(Dataset excerpts)
______

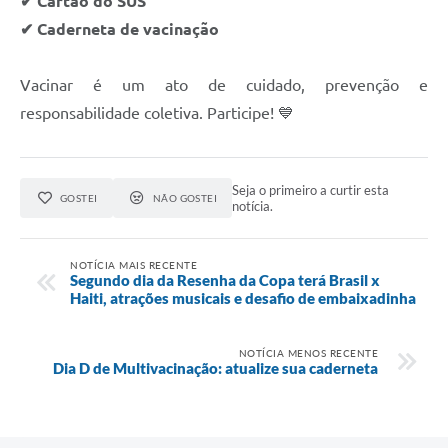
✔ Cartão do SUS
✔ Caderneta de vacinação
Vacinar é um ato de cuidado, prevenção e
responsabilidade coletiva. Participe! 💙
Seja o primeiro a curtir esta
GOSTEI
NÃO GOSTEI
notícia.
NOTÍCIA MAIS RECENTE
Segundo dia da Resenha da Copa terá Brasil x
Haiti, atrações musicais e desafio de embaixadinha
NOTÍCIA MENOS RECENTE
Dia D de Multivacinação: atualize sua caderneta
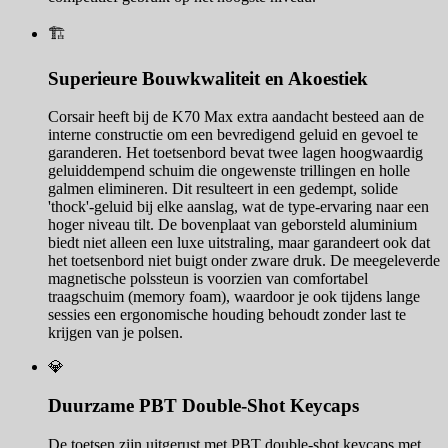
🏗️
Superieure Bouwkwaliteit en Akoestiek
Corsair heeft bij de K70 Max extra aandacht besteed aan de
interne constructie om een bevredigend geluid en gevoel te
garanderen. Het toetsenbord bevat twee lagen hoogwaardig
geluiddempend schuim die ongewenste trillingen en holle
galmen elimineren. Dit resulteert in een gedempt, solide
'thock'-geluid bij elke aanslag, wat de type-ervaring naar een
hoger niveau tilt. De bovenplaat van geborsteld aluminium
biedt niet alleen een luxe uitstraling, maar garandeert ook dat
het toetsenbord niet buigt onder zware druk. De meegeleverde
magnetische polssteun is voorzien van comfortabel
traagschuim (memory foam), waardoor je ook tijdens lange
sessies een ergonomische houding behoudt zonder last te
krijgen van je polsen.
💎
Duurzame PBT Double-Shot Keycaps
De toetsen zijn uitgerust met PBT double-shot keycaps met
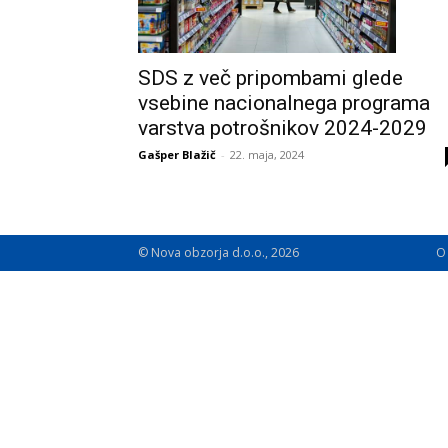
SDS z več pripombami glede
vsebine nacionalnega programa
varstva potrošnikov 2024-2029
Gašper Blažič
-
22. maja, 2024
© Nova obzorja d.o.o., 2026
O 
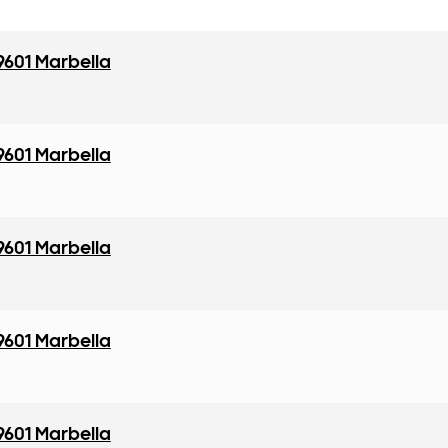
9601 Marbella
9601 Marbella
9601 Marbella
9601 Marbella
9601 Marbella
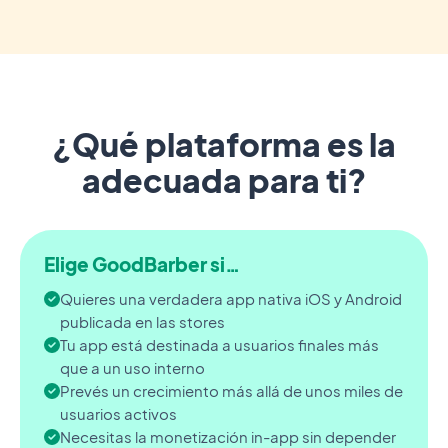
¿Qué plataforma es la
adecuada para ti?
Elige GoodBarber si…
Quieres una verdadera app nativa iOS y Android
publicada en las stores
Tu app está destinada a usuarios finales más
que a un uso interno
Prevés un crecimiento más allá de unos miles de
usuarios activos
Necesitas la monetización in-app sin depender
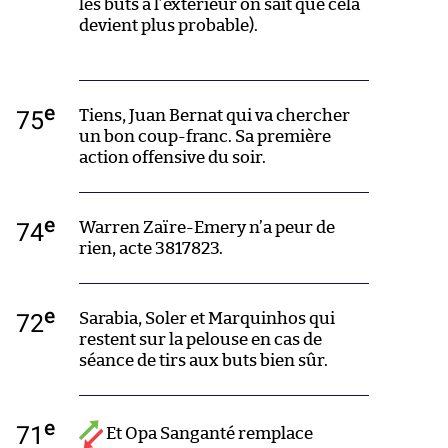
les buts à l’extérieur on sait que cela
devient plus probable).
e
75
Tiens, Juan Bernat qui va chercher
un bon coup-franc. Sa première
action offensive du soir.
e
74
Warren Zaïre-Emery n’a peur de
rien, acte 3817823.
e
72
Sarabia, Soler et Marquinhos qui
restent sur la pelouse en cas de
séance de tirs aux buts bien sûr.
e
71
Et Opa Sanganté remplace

______

### ACTIVITY:
Lay out the lines of the listing above as a numbered list, covering all of it and skipping any blank lines. Leave the pictures out of the answer.

### WORKED SOLUTION:
1. ✔ Cartão do SUS
2. ✔ Caderneta de vacinação
3. Vacinar é um ato de cuidado, prevenção e
4. responsabilidade coletiva. Participe! 💙
5. Seja o primeiro a curtir esta
6. GOSTEI
7. NÃO GOSTEI
8. notícia.
9. NOTÍCIA MAIS RECENTE
10. Segundo dia da Resenha da Copa terá Brasil x
11. Haiti, atrações musicais e desafio de embaixadinha
12. NOTÍCIA MENOS RECENTE
13. Dia D de Multivacinação: atualize sua caderneta
14. 🏗️
15. Superieure Bouwkwaliteit en Akoestiek
16. Corsair heeft bij de K70 Max extra aandacht besteed aan de
17. interne constructie om een bevredigend geluid en gevoel te
18. garanderen. Het toetsenbord bevat twee lagen hoogwaardig
19. geluiddempend schuim die ongewenste trillingen en holle
20. galmen elimineren. Dit resulteert in een gedempt, solide
21. 'thock'-geluid bij elke aanslag, wat de type-ervaring naar een
22. hoger niveau tilt. De bovenplaat van geborsteld aluminium
23. biedt niet alleen een luxe uitstraling, maar garandeert ook dat
24. het toetsenbord niet buigt onder zware druk. De meegeleverde
25. magnetische polssteun is voorzien van comfortabel
26. traagschuim (memory foam), waardoor je ook tijdens lange
27. sessies een ergonomische houding behoudt zonder last te
28. krijgen van je polsen.
29. 💎
30. Duurzame PBT Double-Shot Keycaps
31. De toetsen zijn uitgerust met PBT double-shot keycaps met
32. SDS z več pripombami glede
33. vsebine nacionalnega programa
34. varstva potrošnikov 2024-2029
35. Gašper Blažič
36. -
37. 22. maja, 2024
38. © Nova obzorja d.o.o., 2026
39. O 
40. 9601 Marbella
41. 9601 Marbella
42. 9601 Marbella
43. 9601 Marbella
44. 9601 Marbella
45. ¿Qué plataforma es la
46. adecuada para ti?
47. Elige GoodBarber si…
48. Quieres una verdadera app nativa iOS y Android
49. publicada en las stores
50. Tu app está destinada a usuarios finales más
51. que a un uso interno
52. Prevés un crecimiento más allá de unos miles de
53. usuarios activos
54. Necesitas la monetización in-app sin depender
55. les buts à l’extérieur on sait que cela
56. devient plus probable).
57. e
58. 75
59. Tiens, Juan Bernat qui va chercher
60. un bon coup-franc. Sa première
61. action offensive du soir.
62. e
63. 74
64. Warren Zaïre-Emery n’a peur de
65. rien, acte 3817823.
66. e
67. 72
68. Sarabia, Soler et Marquinhos qui
69. restent sur la pelouse en cas de
70. séance de tirs aux buts bien sûr.
71. e
72. 71
73. Et Opa Sanganté remplace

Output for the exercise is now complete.